Dawn demanded, “Then why wouldn’t Jesus stop them?”
Edna Mae glanced again wincingly toward the doorway. But no one had appeared.
Reluctantly she said, “Well—Jesus stops some of them. The bad women. Jesus punishes them. After getting rid of their babies they are never right in their minds again, can’t have babies when they want to have babies, and are ninety percent more likely than other women to—to die of . . .”
“What, Mawmaw? Die of—what?”
Edna Mae could not bring herself to murmur the awful words aloud but leaned down, to whisper in the rapt child’s ear what sounded to Dawn like breath cancer, and cancer of the worm.

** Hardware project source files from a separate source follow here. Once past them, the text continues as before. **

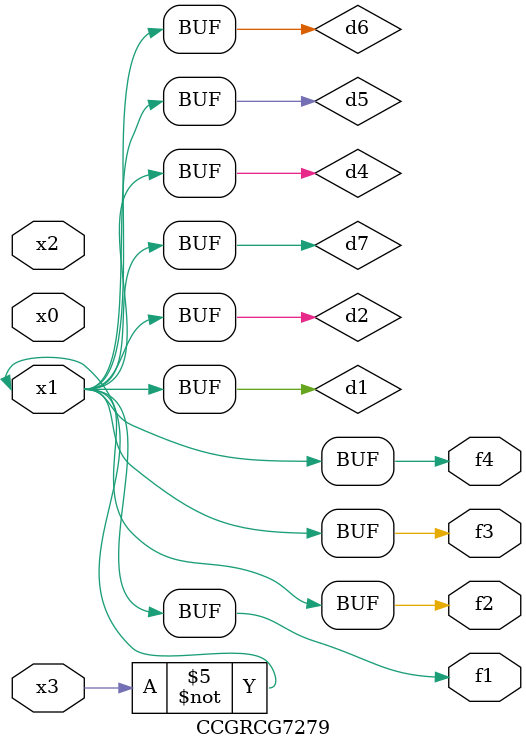
<source format=v>
module CCGRCG7279(
	input x0, x1, x2, x3,
	output f1, f2, f3, f4
);

	wire d1, d2, d3, d4, d5, d6, d7;

	not (d1, x3);
	buf (d2, x1);
	xnor (d3, d1, d2);
	nor (d4, d1);
	buf (d5, d1, d2);
	buf (d6, d4, d5);
	nand (d7, d4);
	assign f1 = d6;
	assign f2 = d7;
	assign f3 = d6;
	assign f4 = d6;
endmodule

</source>
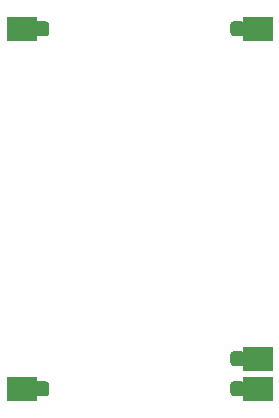
<source format=gbs>
G04 #@! TF.GenerationSoftware,KiCad,Pcbnew,9.0.1+1*
G04 #@! TF.CreationDate,2025-11-11T08:29:47+00:00*
G04 #@! TF.ProjectId,usb-c-power-in,7573622d-632d-4706-9f77-65722d696e2e,rev?*
G04 #@! TF.SameCoordinates,Original*
G04 #@! TF.FileFunction,Soldermask,Bot*
G04 #@! TF.FilePolarity,Negative*
%FSLAX46Y46*%
G04 Gerber Fmt 4.6, Leading zero omitted, Abs format (unit mm)*
G04 Created by KiCad (PCBNEW 9.0.1+1) date 2025-11-11 08:29:47*
%MOMM*%
%LPD*%
G01*
G04 APERTURE LIST*
%ADD10R,2.540000X2.000000*%
G04 APERTURE END LIST*
D10*
X39736000Y-28032400D03*
G36*
G01*
X42061000Y-27657400D02*
X42061000Y-28407400D01*
G75*
G02*
X41811000Y-28657400I-250000J0D01*
G01*
X41061000Y-28657400D01*
G75*
G02*
X40811000Y-28407400I0J250000D01*
G01*
X40811000Y-27657400D01*
G75*
G02*
X41061000Y-27407400I250000J0D01*
G01*
X41811000Y-27407400D01*
G75*
G02*
X42061000Y-27657400I0J-250000D01*
G01*
G37*
X39736000Y-58512400D03*
G36*
G01*
X42061000Y-58137400D02*
X42061000Y-58887400D01*
G75*
G02*
X41811000Y-59137400I-250000J0D01*
G01*
X41061000Y-59137400D01*
G75*
G02*
X40811000Y-58887400I0J250000D01*
G01*
X40811000Y-58137400D01*
G75*
G02*
X41061000Y-57887400I250000J0D01*
G01*
X41811000Y-57887400D01*
G75*
G02*
X42061000Y-58137400I0J-250000D01*
G01*
G37*
G36*
G01*
X58661000Y-27657400D02*
X58661000Y-28407400D01*
G75*
G02*
X58411000Y-28657400I-250000J0D01*
G01*
X57661000Y-28657400D01*
G75*
G02*
X57411000Y-28407400I0J250000D01*
G01*
X57411000Y-27657400D01*
G75*
G02*
X57661000Y-27407400I250000J0D01*
G01*
X58411000Y-27407400D01*
G75*
G02*
X58661000Y-27657400I0J-250000D01*
G01*
G37*
X59736000Y-28032400D03*
G36*
G01*
X58661000Y-55597400D02*
X58661000Y-56347400D01*
G75*
G02*
X58411000Y-56597400I-250000J0D01*
G01*
X57661000Y-56597400D01*
G75*
G02*
X57411000Y-56347400I0J250000D01*
G01*
X57411000Y-55597400D01*
G75*
G02*
X57661000Y-55347400I250000J0D01*
G01*
X58411000Y-55347400D01*
G75*
G02*
X58661000Y-55597400I0J-250000D01*
G01*
G37*
X59736000Y-55972400D03*
G36*
G01*
X58661000Y-58137400D02*
X58661000Y-58887400D01*
G75*
G02*
X58411000Y-59137400I-250000J0D01*
G01*
X57661000Y-59137400D01*
G75*
G02*
X57411000Y-58887400I0J250000D01*
G01*
X57411000Y-58137400D01*
G75*
G02*
X57661000Y-57887400I250000J0D01*
G01*
X58411000Y-57887400D01*
G75*
G02*
X58661000Y-58137400I0J-250000D01*
G01*
G37*
X59736000Y-58512400D03*
M02*

</source>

YEARS LATER after Dawn’s father had been arrested and taken from them and no one in Muskegee Falls was talking of anything else than what Luther Dunphy had done in the driveway of the Broome County Women’s Center on an ordinary weekday morning Dawn would ask her mother again why Jesus let such things happen and Edna Mae would say that that was why their father had acted as he had: to stop innocent babies from being killed.
“There was no one else to act for Jesus. Only your father.” Edna Mae paused as if searching for more words then said in a breathless exhalation: “‘This—this day you shall be with me in Paradise.’”
What did these words mean? Did Edna Mae even know? They had burst from her like something long pent-up.
She was not the young Mawmaw of just a few years before but a worn and anxious woman with tremors in both eyelids and in both hands. Because she could not sleep at night otherwise Dr. Hills prescribed for her a certain kind of pill—Oxie-con-tin—that made her sleepy much of the time and, when she was not sleepy, agitated and short-tempered. It would seem to Dawn that, when her daddy shot the two baby killer men in the driveway across town, he had somehow shot Mawmaw too; you would hear of such accidents when men were hunting out in the fields, how a spray of bird shot would (somehow) strike another hunter though (the shooter would claim) he had not aimed anywhere near. Accounts afterward were always vehement—such misfirings were accidental. No one was to blame for they were accidental. And now often in the midst of talking, even in the midst of eating a meal the older children had prepared, their distracted mother might cease talking and slip into a light doze, embarrassing to behold, her eyelids shutting, and her mouth easing open like a fish’s mouth agape.